Southern Illinois University, Springfield, IL, USA.

OBJECTIVES:
The contribution of carotid artery disease to the overall incidence of TIA and stroke has not previously been evaluated at a national level. Further, overall trends in carotid endarterectomy (CEA) and carotid artery stenting (CAS) are unknown. The purpose of this study is to better characterize the epidemiology and management of carotid artery disease.
METHODS:
Patients who underwent CEA or CAS were identified through the use of the AHRQ National Inpatient Sample and State Ambulatory Services Database between 1998-2012. Patients were classified as symptomatic or asymptomatic depending on whether they developed TIA or stroke. The total number of patients who had a TIA or stroke were also determined. Demographics and long-term trends were identified. Trend analysis was completed using the Mann-Kendall test and significant for P<0.05.
RESULTS:
Approximately 2% of patients who develop a TIA or stroke undergo CEA or CAS. The overall number of CEA cases has decreased by 44% since 1998, while the proportion of symptomatic patients who undergo CEA has increased from 9.2% to 12.2% (P<0.001). CAS has increased from 768 cases in 2005 to 1,459 cases in 2012, with 84.4% of patients undergoing CAS for symptomatic disease in 2012. Symptomatic patients who undergo CEA or CAS are younger (68.7 +/- 11.4 vs. 70.6 +/- 10.6), more likely to be male (64.7% vs. 57.6%), and have more comorbidities (2.7 +/- 0.7 vs. 1.6 +/- 0.7).
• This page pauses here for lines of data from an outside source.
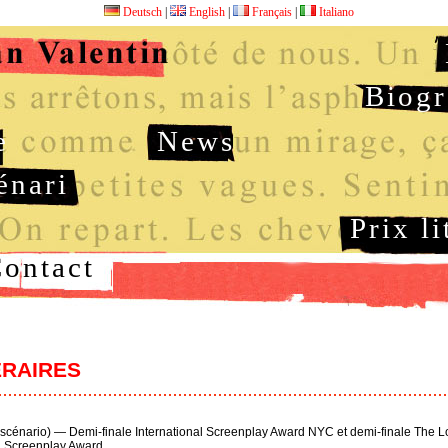
Deutsch
|
English
|
Français
|
Italiano
Biogr
e
News
énari
Prix li
ontact
ÉRAIRES
 (scénario) — Demi-finale International Screenplay Award NYC et demi-finale The 
al Screenplay Award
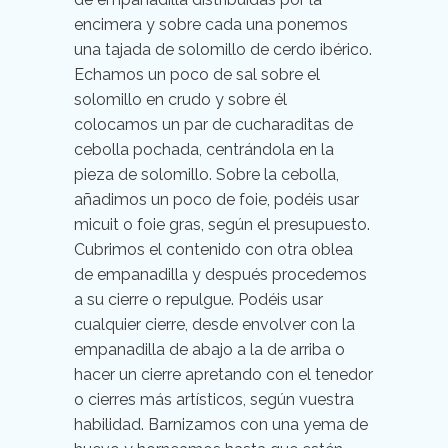
encimera y sobre cada una ponemos
una tajada de solomillo de cerdo ibérico.
Echamos un poco de sal sobre el
solomillo en crudo y sobre él
colocamos un par de cucharaditas de
cebolla pochada, centrándola en la
pieza de solomillo. Sobre la cebolla,
añadimos un poco de foie, podéis usar
micuit o foie gras, según el presupuesto.
Cubrimos el contenido con otra oblea
de empanadilla y después procedemos
a su cierre o repulgue. Podéis usar
cualquier cierre, desde envolver con la
empanadilla de abajo a la de arriba o
hacer un cierre apretando con el tenedor
o cierres más artísticos, según vuestra
habilidad. Barnizamos con una yema de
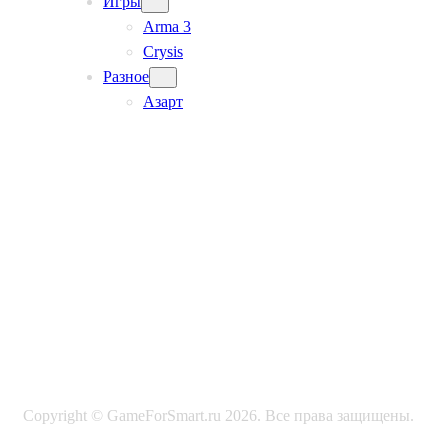
Игры
Arma 3
Crysis
Разное
Азарт
Copyright © GameForSmart.ru 2026. Все права защищены.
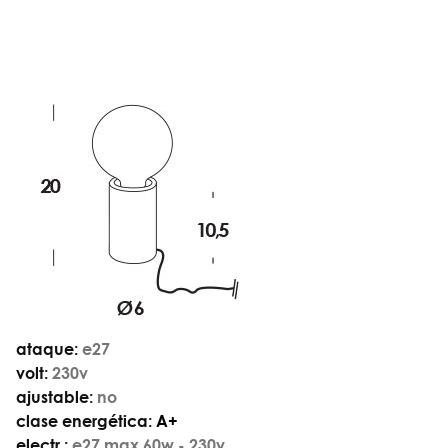
ataque:
e27
volt:
230v
ajustable:
no
clase energética:
A+
electr.:
e27 max 60w - 230v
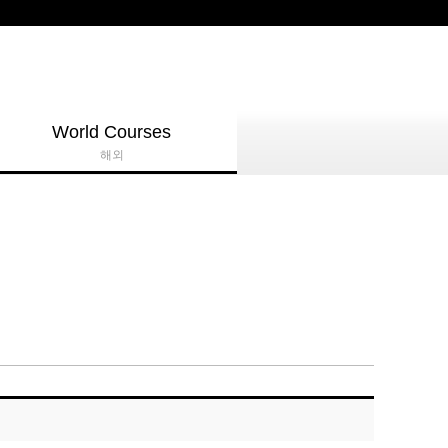
World Courses
해외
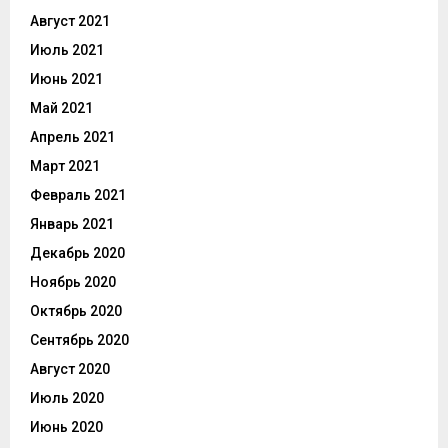
Август 2021
Июль 2021
Июнь 2021
Май 2021
Апрель 2021
Март 2021
Февраль 2021
Январь 2021
Декабрь 2020
Ноябрь 2020
Октябрь 2020
Сентябрь 2020
Август 2020
Июль 2020
Июнь 2020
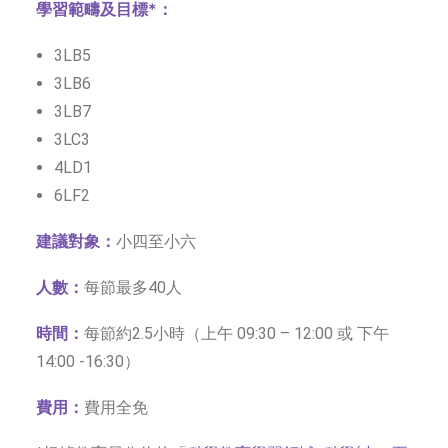
學習範疇及目標*：
3LB5
3LB6
3LB7
3LC3
4LD1
6LF2
建議對象：
小四至小六
人數：
每節最多40人
時間：
每節約2.5小時（上午 09:30 – 12:00 或 下午
14:00 -16:30）
費用：
費用全免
Cost of care for symptomatic patients is approximately 220% greater (\,053 vs. 10,898), but the rate of complications and death has decreased for all patients since 1998.
CONCLUSIONS:
CAS utilization has increased significantly between 2005 and 2012, rising from 4.2% of all symptomatic cases to 11.0%. While the overall number of carotid procedures has decreased since 1998, about 2% of all strokes continue to be treated with either CEA or CAS. The contribution margin reported in this population-level study is less than what has been previously reported in smaller studies.